I would later find out that the original board was perfectly fine. I had foolishly assumed that because I was using the 3.3V power pin on the Arduino, the SPI logic pins would magically operate at 3.3V too. I was incredibly wrong. Once I actually wired it up correctly with voltage dividers, the Arduino responded perfectly with the correct card details.

Once the new boards arrived a few days later I went to Uni and soldered up the pins and rung the bell for round two.
Confident that the board nor the SD card was the problem that only left one place, my verilog code. The thing is, running the testbench yielded a perfect result. Under simulation everything worked just as it should but reality had a different song to sing (Of course looking back this just meant that my testbench wasn't good enough). Countless hours make a tiny change, wait ages for the compiler to run, flash the board, and then wait in anticipation and start praying for a single response of 0x1 to confirm the SD card was in SPI mode.
It never happened. No matter what I tried I failed.
Running on the brink of near insanity I gave up and went to my course leader. He pulled out an ancient relic of the past, an oscilloscope coated in dust. He then and then proceeded to sit with me whilst probing the clock pins and data lines. We arrived at a consensus as to what the problem might of been. At this point it was quite late and I headed off to pub with a couple of mates. Then it was the weekend and all I could do was wait until Monday.
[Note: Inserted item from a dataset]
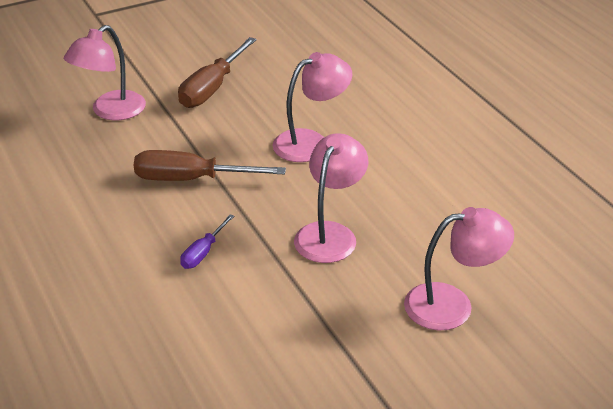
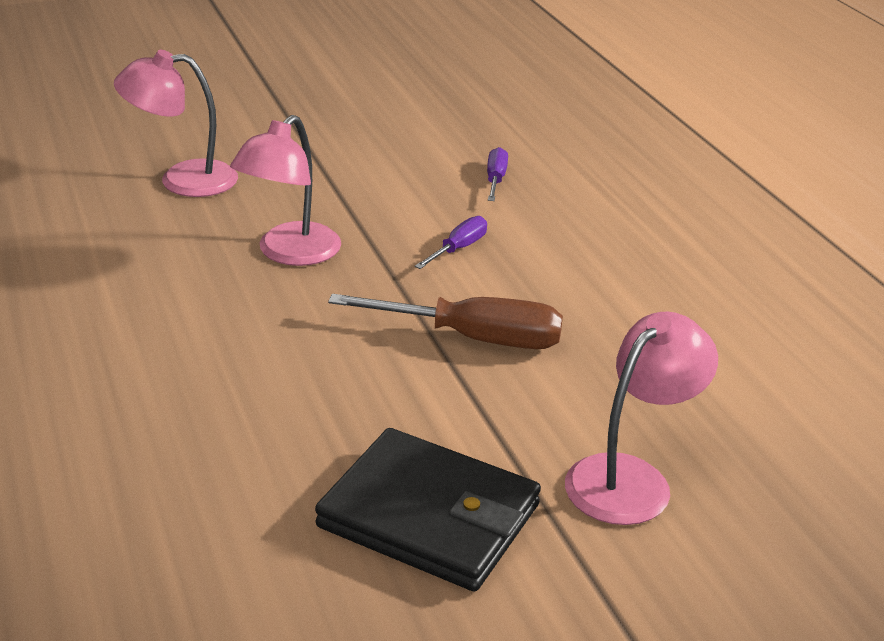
camera: 175 degrees left, 5 degrees down
(170, 341) = (495, 179): none -> purple screwdriver
(212, 88) = (429, 516): brown screwdriver -> black wallet
(311, 142) = (267, 379): pink lamp -> none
Monday came and it Easter break was over the lab was filled once more. This was the make or break day. If I couldn't get it to work today, I would admit defeat. After a few lectures I rushed to the lab and set everything up (being very careful to plug in the VCC and GND) compiled and flashed the new design and clicked run.
It worked. The SD card responded with 0x1 and now it worked I could finally begin the mountain of work which was creating the SD and the FAT drivers.